Muitas vezes a judicialização é o único caminho que resta para o agente.

Rômulo Mariani, do Souto Correa

O advogado Rômulo Mariani pondera, contudo, que muitas vezes a judicialização é o único caminho que resta para o agente. “Esse movimento de judicialização não pode ser visto como algo que vai contra o setor elétrico. Nem sempre a boa vontade do regulador e do Poder Concedente é suficiente para resolver o problema”.

Alexei Vivan, presidente da Associação Brasileira das Companhias de Energia Elétrica (ABCE), disse que historicamente as concessionárias sempre evitaram a judicialização. A dificuldade do judiciário em entender a complexidade do setor elétrico introduzia o risco de decisões ruins. Além disso, os agentes evitavam se indispor com a Aneel ou com o Poder Concedente.

“O que acontece hoje é que as empresas já têm pronta uma medida judicial para o caso de não conseguirem uma decisão negociada. A judicialização se tornou mais uma estratégia”, disse executivo. Na opinião de Vivan, para cada erro que tiver por parte do regulador ou do Poder Concedente haverá uma liminar para evitar um desembolso imediato. “Essa situação não é nada saudável para o setor”.

Para o diretor geral da Agência Nacional de Energia Elétrica (Aneel), Romeu Rufino, há três caminhos que precisam ser trilhados para se chegar a uma melhora do nível de judicialização no setor elétrico. Primeiro, as decisões tomadas pelo regulador e pelo Poder Concedente precisam ser cada vez mais discutidas com os agentes. “As autoridades precisam ter a consciência que é preciso melhorar a qualidade dos atos que são praticados”, afirmou Rufino.

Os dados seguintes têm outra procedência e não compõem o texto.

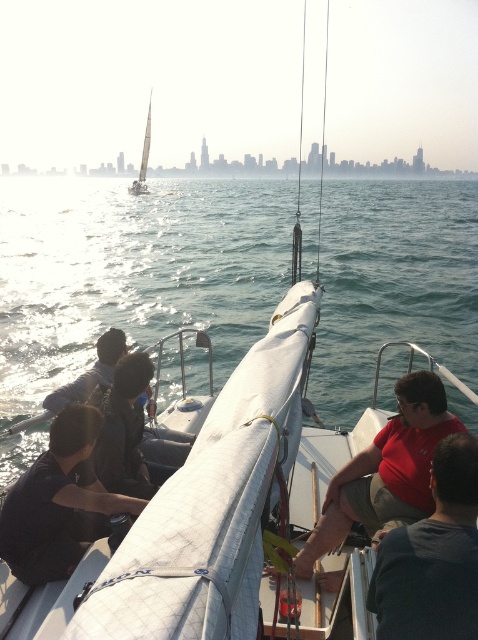
Does dark brown leather jacket at center have a larger size compared to white sailboat at upper left?

Actually, dark brown leather jacket at center might be smaller than white sailboat at upper left.

Is point (107, 474) more distant than point (141, 166)?

That is False.

Where is `dark brown leather jacket at center`? The width and height of the screenshot is (478, 640). dark brown leather jacket at center is located at coordinates (131, 435).

Does red matte shirt at center have a smaller size compared to white sailboat at upper left?

Yes, red matte shirt at center is smaller than white sailboat at upper left.

At what (x,y) coordinates should I click in order to perform the action: click on red matte shirt at center. Please return your answer as a coordinate pair (x, y). This screenshot has height=640, width=478. Looking at the image, I should click on click(386, 472).

The width and height of the screenshot is (478, 640). I want to click on red cotton shirt at center, so click(434, 556).

Does red cotton shirt at center appear over dark brown leather jacket at lower left?

No.

Which is behind, point (406, 525) or point (98, 376)?

Point (98, 376)

Locate an element on the screen. This screenshot has width=478, height=640. red cotton shirt at center is located at coordinates (434, 556).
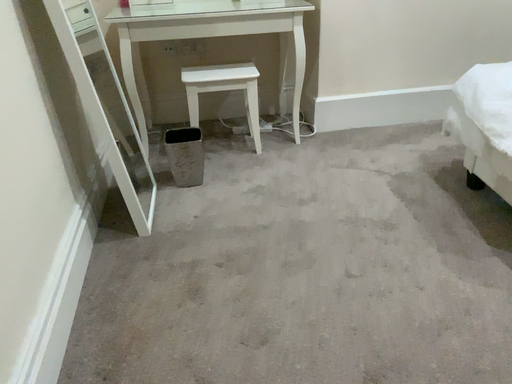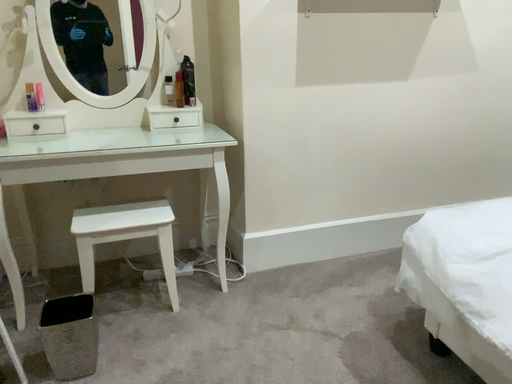
Question: How did the camera likely rotate when shooting the video?

Choices:
 (A) rotated left
 (B) rotated right

Answer: (B)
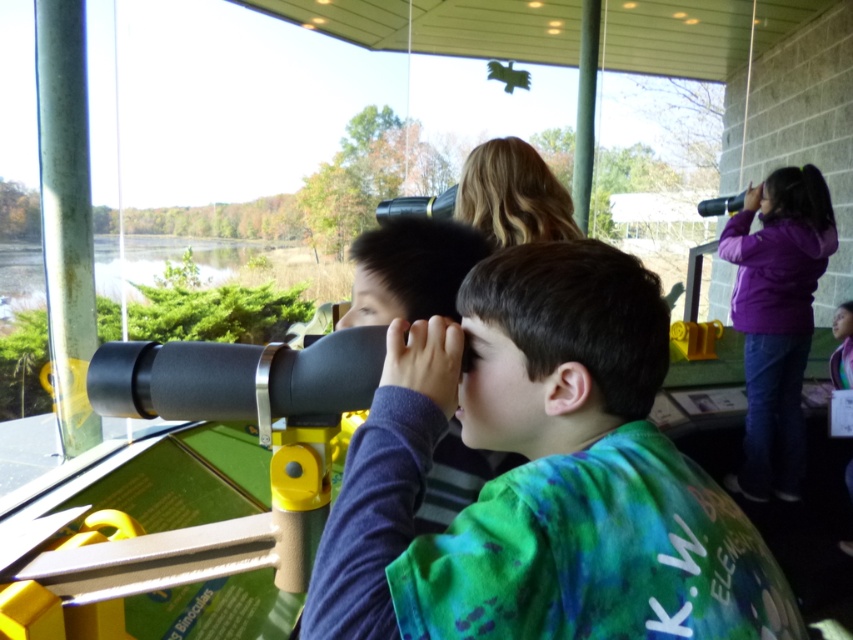
Question: Does purple fleece jacket at right appear on the right side of matte black binoculars at center?

Choices:
 (A) no
 (B) yes

Answer: (B)

Question: Is purple fleece jacket at right to the left of matte black binoculars at center from the viewer's perspective?

Choices:
 (A) no
 (B) yes

Answer: (A)

Question: Which point is closer to the camera?

Choices:
 (A) matte black binoculars at center
 (B) purple fleece jacket at right

Answer: (A)

Question: Does matte black telescope at center appear over matte black binoculars at center?

Choices:
 (A) no
 (B) yes

Answer: (A)

Question: Which of the following is the closest to the observer?

Choices:
 (A) matte black binoculars at center
 (B) purple fleece jacket at right

Answer: (A)

Question: Which of the following is the farthest from the observer?

Choices:
 (A) matte black binoculars at center
 (B) purple fleece jacket at right

Answer: (B)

O segundo ponto criticado pelo regulador é que os agentes têm delegado à gestão de seus negócios aos escritórios de advocacia. “Viver administrando problemas com base em liminar é um negócio arriscado. Deslocar para o judiciário uma questão administrativa talvez não seja uma boa estratégia, porque daqui a pouco o mercado trava”, disse Rufino. “É fundamental que haja uma consciência que o nível de judicialização nos patamares que estamos trava o mercado, causando um custo de transação e uma instabilidade que não interessa a ninguém”, completou.

Por último, Rufino pede que o judiciário evite entrar no mérito administrativo das discussões e se concentre em avaliar a legalidade dos atos. “Acho que nessas três vertentes precisamos melhoras e tenho identificado evoluções importantes”, disse o regulador.

“Se há uma falha do regulador, que aponte para que a gente possa melhorar. Eu sei que tem e estamos fazendo um esforço para melhorar. O meu apelo é esse. Vamos resgatar a capacidade de resolver os assuntos do setor elétrico sem deslocar as decisões importantes para a Justiça”, concluiu.